Le drame permit également de mettre en lumière les piètres conditions de vie des communautés de pêche. Dans la préface d'un livre portant sur la catastrophe et publié par un journaliste, le brigadier Wardell affirme que « la leçon à retenir du désastre porte sur le fait que dans ce jeune, fort et riche pays que constitue le Canada, il y a des milieux de vie, ici et là, aussi primitifs et misérables que certaines régions européennes touchées par la peste au cours de l'époque médiévale » [traduction].

Étant donné l'ampleur du tragique incident, nous assisterons, 10 années plus tard, à l'inauguration d'un important monument public au quai d'Escuminac. Cependant il est important de souligner qu'un modeste monument en pierre à chaux avait déjà été mis en place en 1960, devant l'église St. John The Evangelist, à Baie du Vin, afin de commémorer les pêcheurs de cette communauté décédés en mer en juin 1959.

Durant la même période, à Edmundston, un jeune artiste acadien, Claude Roussel, avait réalisé une esquisse de bois de 24 pouces (60 cm) pour une sculpture intitulée Les Pêcheurs - The Fishermen. La qualité de cette maquette fut honorée lors d'une exposition se déroulant au Musée du Nouveau-Brunswick, en 1962, au cours de laquelle Roussel obtint le premier prix. Alors qu'il exerçait son art à la Galerie Beaverbrook de Fredericton, le talentueux sculpteur présenta son œuvre au brigadier Wardell.

Quelques années plus tard, comme le dixième anniversaire du triste événement approchait, Wardell annonça à Roussel qu'il avait pu recueillir, grâce à la Fondation Beaverbrook, les fonds nécessaires pour mettre en branle la conception du monument. Des résidents de la région d'Escuminac organisèrent des collectes de fonds pour défrayer les coûts associés à la fondation du monument, ainsi qu'aux plaques de bronze sur lesquelles seront inscrits les noms des victimes et des survivants.


DÉGROSSISSAGE DU BLOC DE PIERRE DU MONUMENT AUX PÊCHEURS : Claude Roussel et ses assistants travailleront six mois pour créer le monument d'Escuminac. Le monument sera sculpté dans une carrière à Shédiac.

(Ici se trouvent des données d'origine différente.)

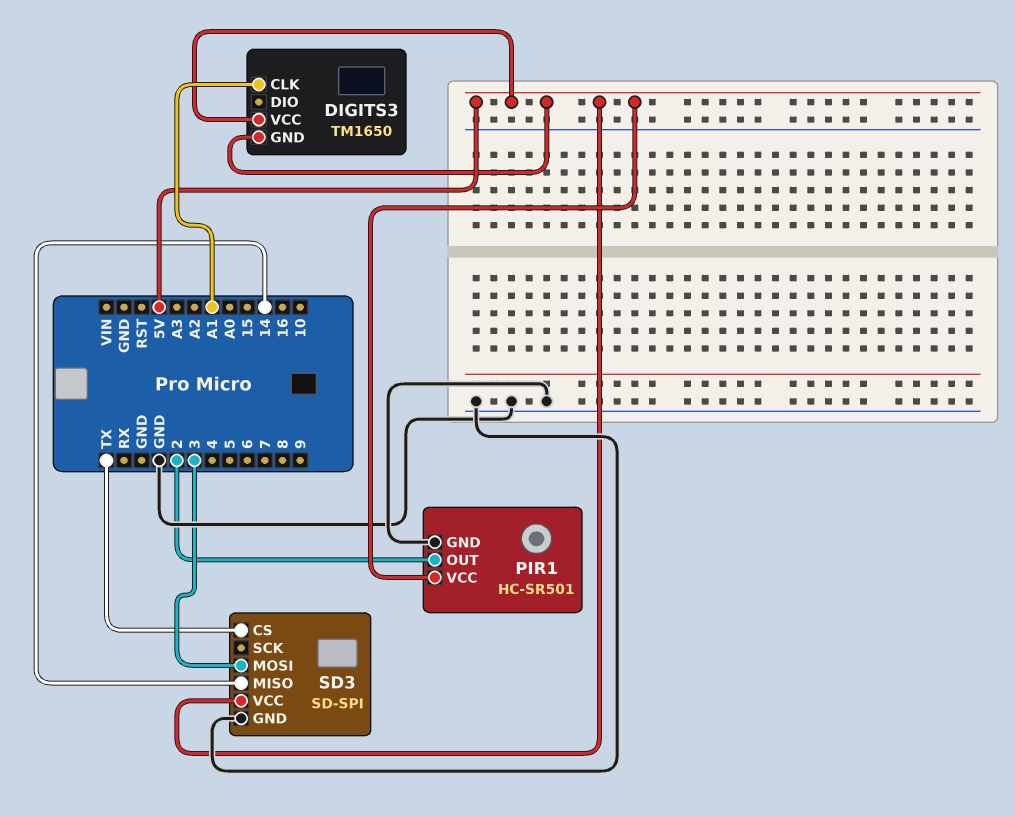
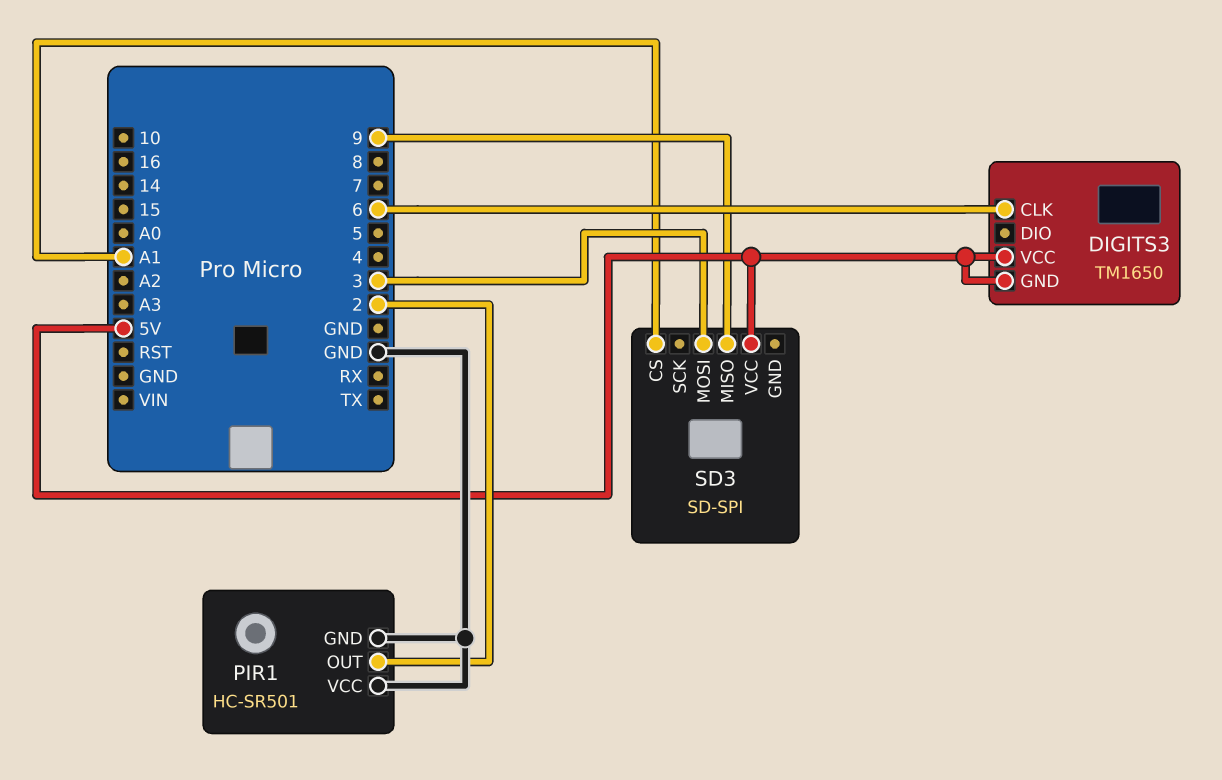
DIGITS3 pin CLK: A1 -> 6
PIR1 pin VCC: 5V -> GND
SD3 pin CS: TX -> A1
SD3 pin GND: GND -> none
SD3 pin MISO: 14 -> 9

Roussel et ses assistants travailleront six mois afin de créer cette remarquable œuvre d'art qui présente trois figures humaines stylisées, d'une envergure de sept pieds (2,3 mètres). L'imposant monument de pierre pèse 10 000 livres - soit presque 5 tonnes - et est érigé au quai d'Escuminac. Les figures sont visibles à partir de la terre et de la mer et leur apparence change en fonction de la lumière et du brouillard présents sur la baie. Elles n'incarnent aucun individu spécifique, mais représentent plutôt un groupe de pêcheurs munis de leur habit de travail et de leurs filets, prêts à affronter la mer pour se livrer à leur métier. Moderne dans son style, Roussel a tenu à créer un monument qui sache rendre hommage à la dignité, au courage de la vie quotidienne de même qu'au travail des pêcheurs. Bref, l'artiste a voulu évoquer la compassion.

Le dévoilement du monument eut lieu le 19 juin 1969. Ce fut un événement d'envergure qui rassembla plus de 2000 personnes, dont le premier ministre Louis J. Robichaud et l'ancien premier ministre Hugh John Flemming. On accorda une attention particulière aux veuves et aux descendants des pêcheurs décédés. Selon les dires de plusieurs témoins, la cérémonie fut empreinte de peine et de joie pour toutes les familles qui assistèrent au dévoilement de cette statue rendant hommage aux leurs. Depuis, des activités publiques sont présentées lors des anniversaires soulignant le désastre.

Par ailleurs, en 2001, le gouvernement du Nouveau-Brunswick proclamait le monument site historique provincial. Pour souligner l'événement, on dévoila une plaque commémorative au quai d'Escuminac lors d'une cérémonie publique tenue le 8 juillet.

Pour bien des pêcheurs, le monument érigé en 1969 rappelle les dangers associés à la navigation, la nécessité de pêcher avec prudence et le respect que l'on doit à la mer puisque les éléments de la nature sont plus forts que tout. « Tant qu'il y aura des pêcheurs, disent-ils, le monument d'Escuminac ne sera pas inutile » . Somme toute, ce dernier illustre parfaitement l'importance que la commémoration représente aux yeux des travailleuses et des travailleurs de la province.